Assignment:
Wherever the string "Left" occurs in a line of these records, report that line.

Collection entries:
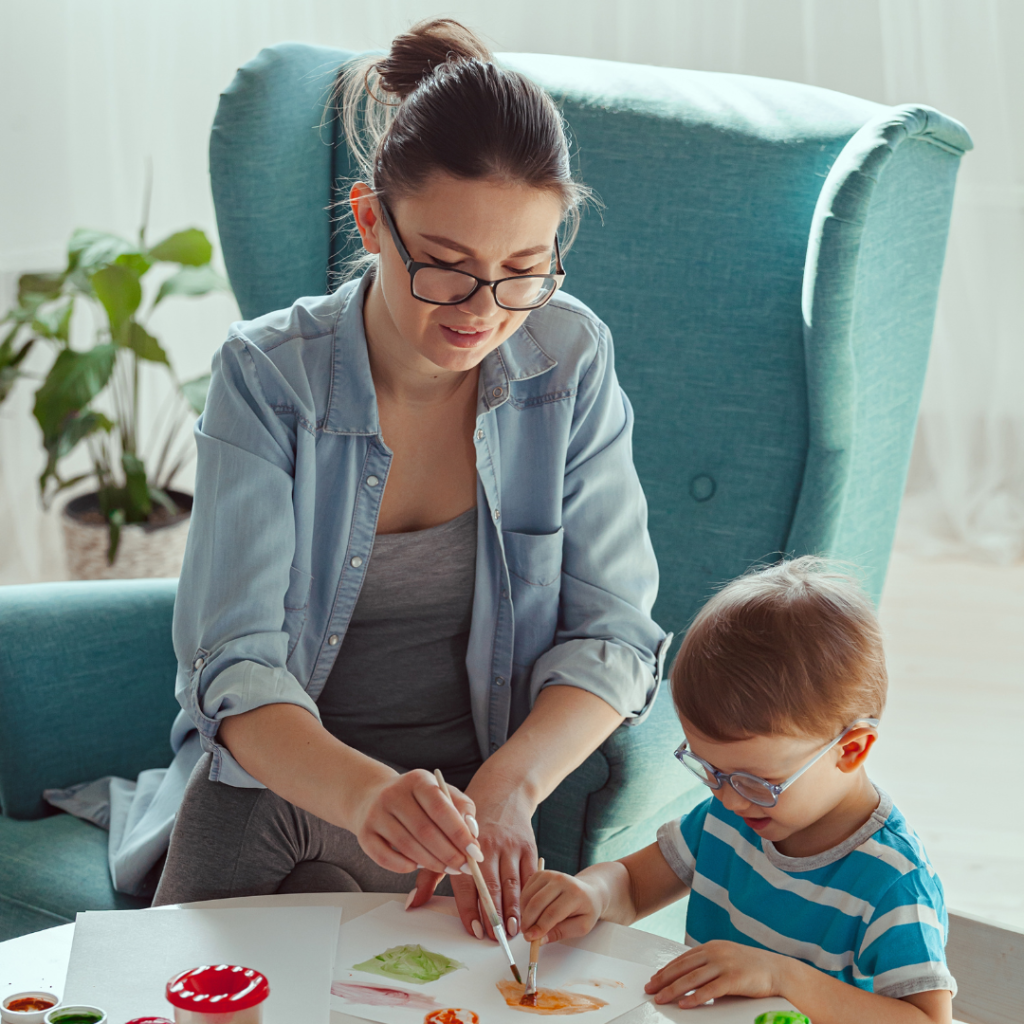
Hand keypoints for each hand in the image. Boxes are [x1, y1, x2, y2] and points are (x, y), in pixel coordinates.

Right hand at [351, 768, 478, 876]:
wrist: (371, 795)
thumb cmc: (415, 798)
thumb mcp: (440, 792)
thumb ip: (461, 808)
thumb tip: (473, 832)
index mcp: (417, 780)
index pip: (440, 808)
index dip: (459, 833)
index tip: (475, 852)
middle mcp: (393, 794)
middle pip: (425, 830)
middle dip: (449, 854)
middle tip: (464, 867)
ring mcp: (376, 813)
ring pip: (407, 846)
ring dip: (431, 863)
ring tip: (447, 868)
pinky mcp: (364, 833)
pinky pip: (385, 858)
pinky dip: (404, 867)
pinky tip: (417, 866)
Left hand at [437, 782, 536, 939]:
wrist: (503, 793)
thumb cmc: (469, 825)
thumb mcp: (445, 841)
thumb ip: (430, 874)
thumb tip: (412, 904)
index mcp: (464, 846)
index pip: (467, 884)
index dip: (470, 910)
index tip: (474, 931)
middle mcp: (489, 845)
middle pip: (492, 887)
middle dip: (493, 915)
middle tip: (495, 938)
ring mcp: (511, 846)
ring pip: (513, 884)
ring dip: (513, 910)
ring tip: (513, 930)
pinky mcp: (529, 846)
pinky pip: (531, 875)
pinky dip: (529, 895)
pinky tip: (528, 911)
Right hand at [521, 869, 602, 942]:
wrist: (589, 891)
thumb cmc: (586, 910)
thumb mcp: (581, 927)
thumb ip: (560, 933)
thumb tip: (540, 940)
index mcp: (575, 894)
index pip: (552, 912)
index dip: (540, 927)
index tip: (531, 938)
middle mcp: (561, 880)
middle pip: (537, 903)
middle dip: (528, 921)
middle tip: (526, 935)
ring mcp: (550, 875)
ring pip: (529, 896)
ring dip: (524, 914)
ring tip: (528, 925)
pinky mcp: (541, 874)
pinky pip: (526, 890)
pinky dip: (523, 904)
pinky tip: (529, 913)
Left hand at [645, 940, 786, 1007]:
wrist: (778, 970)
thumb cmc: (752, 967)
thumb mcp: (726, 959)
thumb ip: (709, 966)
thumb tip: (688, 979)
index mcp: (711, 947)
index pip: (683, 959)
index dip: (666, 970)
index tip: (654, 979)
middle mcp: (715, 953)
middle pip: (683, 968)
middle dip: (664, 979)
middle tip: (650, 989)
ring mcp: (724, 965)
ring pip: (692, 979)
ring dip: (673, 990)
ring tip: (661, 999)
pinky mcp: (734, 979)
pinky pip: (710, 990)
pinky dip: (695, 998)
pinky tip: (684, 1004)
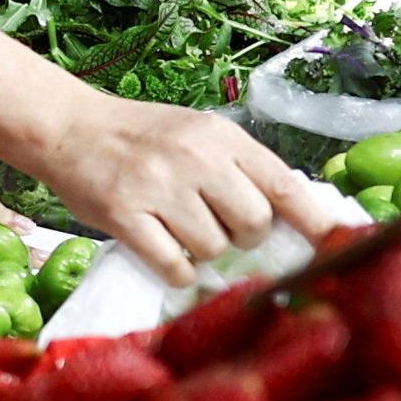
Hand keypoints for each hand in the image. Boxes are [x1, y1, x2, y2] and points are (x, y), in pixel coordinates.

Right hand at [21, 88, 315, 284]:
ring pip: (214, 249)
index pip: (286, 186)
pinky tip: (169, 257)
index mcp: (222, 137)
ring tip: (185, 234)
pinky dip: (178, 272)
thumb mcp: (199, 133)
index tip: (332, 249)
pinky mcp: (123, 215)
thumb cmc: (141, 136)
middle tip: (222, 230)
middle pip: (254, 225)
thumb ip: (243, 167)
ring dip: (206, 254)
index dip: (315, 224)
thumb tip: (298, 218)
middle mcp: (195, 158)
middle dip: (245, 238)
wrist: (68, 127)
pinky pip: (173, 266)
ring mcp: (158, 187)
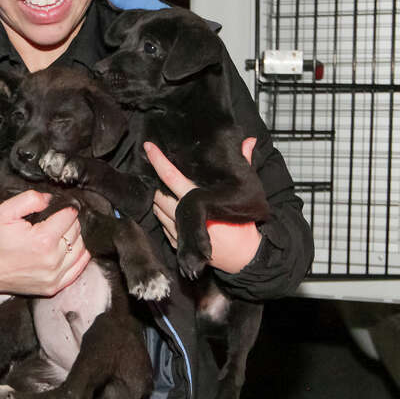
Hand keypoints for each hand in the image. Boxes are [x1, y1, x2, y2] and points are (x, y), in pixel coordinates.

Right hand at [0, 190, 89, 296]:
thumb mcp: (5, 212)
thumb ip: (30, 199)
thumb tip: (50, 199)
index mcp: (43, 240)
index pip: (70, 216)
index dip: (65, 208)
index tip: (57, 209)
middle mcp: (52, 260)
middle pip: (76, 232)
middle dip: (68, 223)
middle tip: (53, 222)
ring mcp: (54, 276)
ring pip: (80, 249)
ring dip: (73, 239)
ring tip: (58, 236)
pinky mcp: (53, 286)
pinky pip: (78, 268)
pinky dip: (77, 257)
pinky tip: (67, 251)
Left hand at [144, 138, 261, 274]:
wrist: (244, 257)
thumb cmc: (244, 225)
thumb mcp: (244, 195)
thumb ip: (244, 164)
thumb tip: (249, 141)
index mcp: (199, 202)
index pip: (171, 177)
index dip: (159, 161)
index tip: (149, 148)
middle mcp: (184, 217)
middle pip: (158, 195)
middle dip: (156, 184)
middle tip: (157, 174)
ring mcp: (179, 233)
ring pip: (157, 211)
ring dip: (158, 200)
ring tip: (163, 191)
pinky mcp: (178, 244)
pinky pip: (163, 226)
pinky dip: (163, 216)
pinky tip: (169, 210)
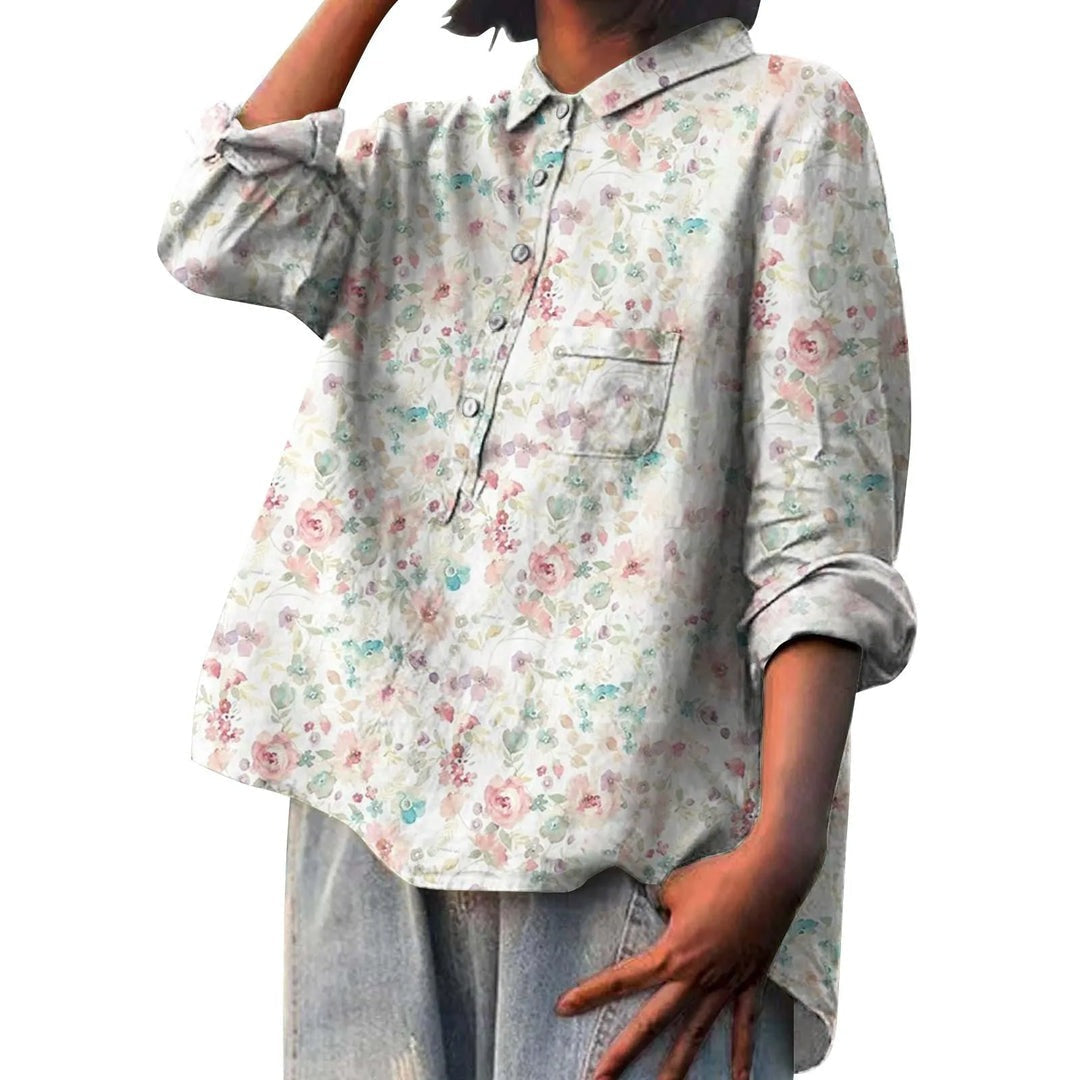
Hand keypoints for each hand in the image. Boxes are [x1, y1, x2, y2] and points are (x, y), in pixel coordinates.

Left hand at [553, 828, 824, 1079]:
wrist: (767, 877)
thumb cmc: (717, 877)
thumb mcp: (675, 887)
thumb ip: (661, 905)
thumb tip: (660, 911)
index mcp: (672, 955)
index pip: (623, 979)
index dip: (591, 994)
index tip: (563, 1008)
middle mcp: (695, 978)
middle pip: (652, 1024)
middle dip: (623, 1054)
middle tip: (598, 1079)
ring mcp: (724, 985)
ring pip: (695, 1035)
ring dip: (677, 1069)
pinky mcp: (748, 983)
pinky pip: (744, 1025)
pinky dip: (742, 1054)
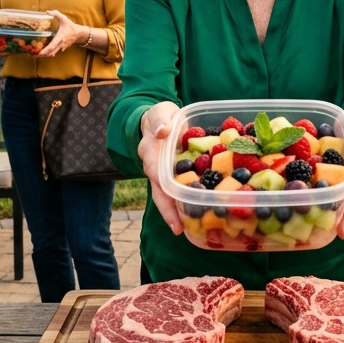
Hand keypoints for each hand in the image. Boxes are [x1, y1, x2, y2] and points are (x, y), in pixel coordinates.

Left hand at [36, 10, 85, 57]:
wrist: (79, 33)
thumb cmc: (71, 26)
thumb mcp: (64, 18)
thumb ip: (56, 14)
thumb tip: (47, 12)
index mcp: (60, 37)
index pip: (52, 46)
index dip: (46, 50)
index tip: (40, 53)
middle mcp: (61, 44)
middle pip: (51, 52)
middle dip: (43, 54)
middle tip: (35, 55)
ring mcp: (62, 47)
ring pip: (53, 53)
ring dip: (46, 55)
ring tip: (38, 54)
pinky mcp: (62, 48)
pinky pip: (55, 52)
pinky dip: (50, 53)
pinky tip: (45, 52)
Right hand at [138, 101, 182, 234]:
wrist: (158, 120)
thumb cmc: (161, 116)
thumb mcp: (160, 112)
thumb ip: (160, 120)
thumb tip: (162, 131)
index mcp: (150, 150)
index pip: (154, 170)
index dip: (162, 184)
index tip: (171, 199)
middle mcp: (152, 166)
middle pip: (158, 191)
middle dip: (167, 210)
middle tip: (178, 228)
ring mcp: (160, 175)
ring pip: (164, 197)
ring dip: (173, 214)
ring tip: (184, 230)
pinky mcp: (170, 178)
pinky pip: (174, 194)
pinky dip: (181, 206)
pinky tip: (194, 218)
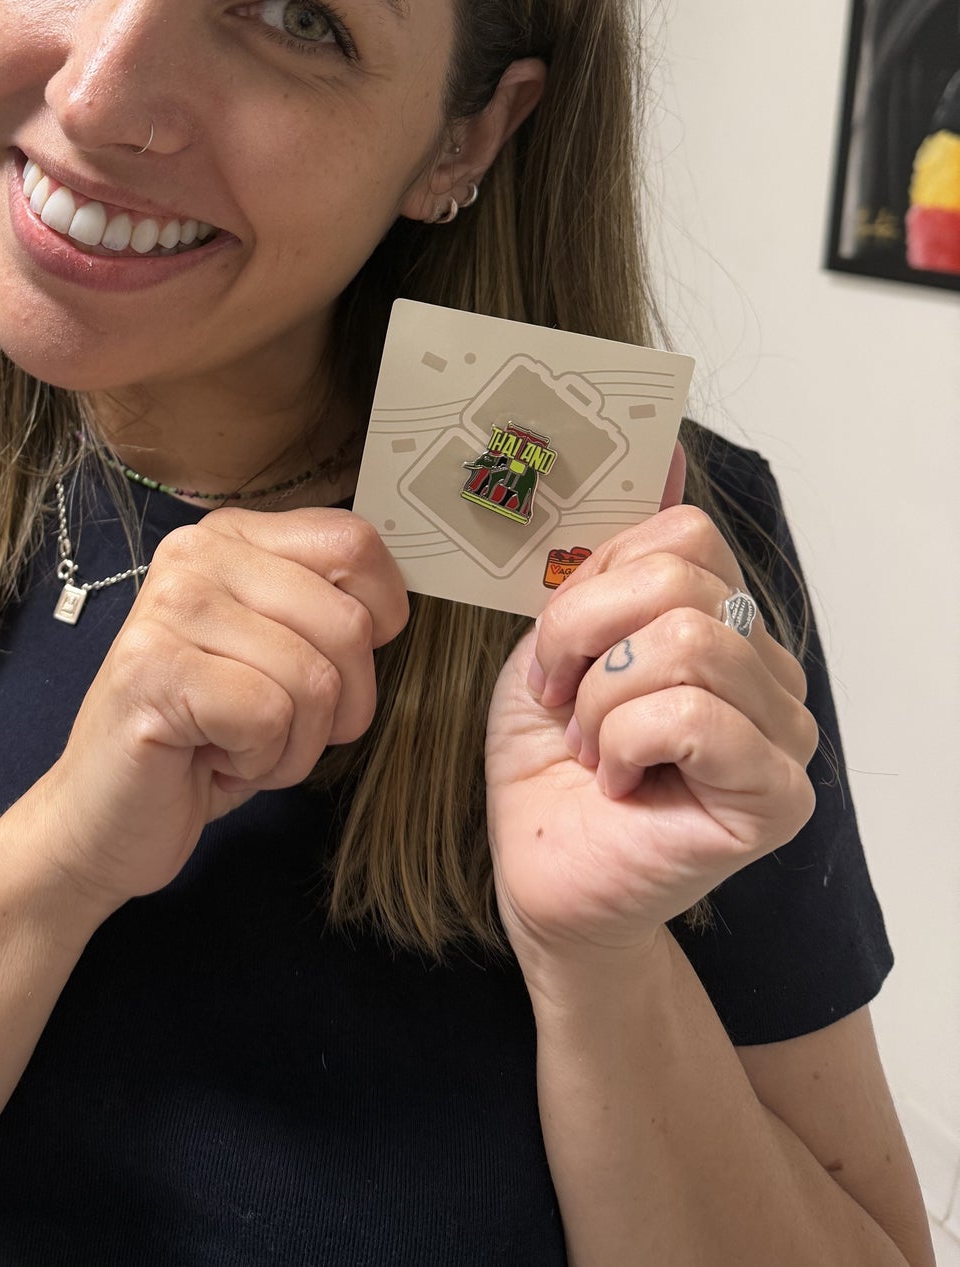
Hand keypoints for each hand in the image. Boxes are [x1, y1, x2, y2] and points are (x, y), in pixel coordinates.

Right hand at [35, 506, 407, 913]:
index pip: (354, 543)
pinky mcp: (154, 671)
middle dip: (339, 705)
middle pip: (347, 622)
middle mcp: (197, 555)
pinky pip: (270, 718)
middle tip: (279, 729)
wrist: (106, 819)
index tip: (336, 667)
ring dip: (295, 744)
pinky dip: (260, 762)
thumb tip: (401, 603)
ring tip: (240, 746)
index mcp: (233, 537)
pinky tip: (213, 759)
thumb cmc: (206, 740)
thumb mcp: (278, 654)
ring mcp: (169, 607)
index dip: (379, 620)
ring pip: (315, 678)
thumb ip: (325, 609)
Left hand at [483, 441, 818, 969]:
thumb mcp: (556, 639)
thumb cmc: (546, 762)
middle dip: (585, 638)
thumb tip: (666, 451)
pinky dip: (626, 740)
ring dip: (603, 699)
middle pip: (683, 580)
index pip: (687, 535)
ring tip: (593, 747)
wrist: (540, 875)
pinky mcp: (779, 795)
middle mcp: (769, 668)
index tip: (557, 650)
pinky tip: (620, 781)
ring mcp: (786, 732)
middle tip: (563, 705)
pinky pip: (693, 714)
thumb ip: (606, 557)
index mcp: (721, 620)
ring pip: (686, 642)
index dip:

Response to this exercise:
Left hand at [437, 782, 536, 939]:
Left hand at [645, 940, 786, 1007]:
Left hand at [144, 138, 261, 274]:
Left hand at [553, 828, 824, 1079]:
Left hand at [36, 10, 85, 57]:
Left hand at [483, 441, 818, 969]:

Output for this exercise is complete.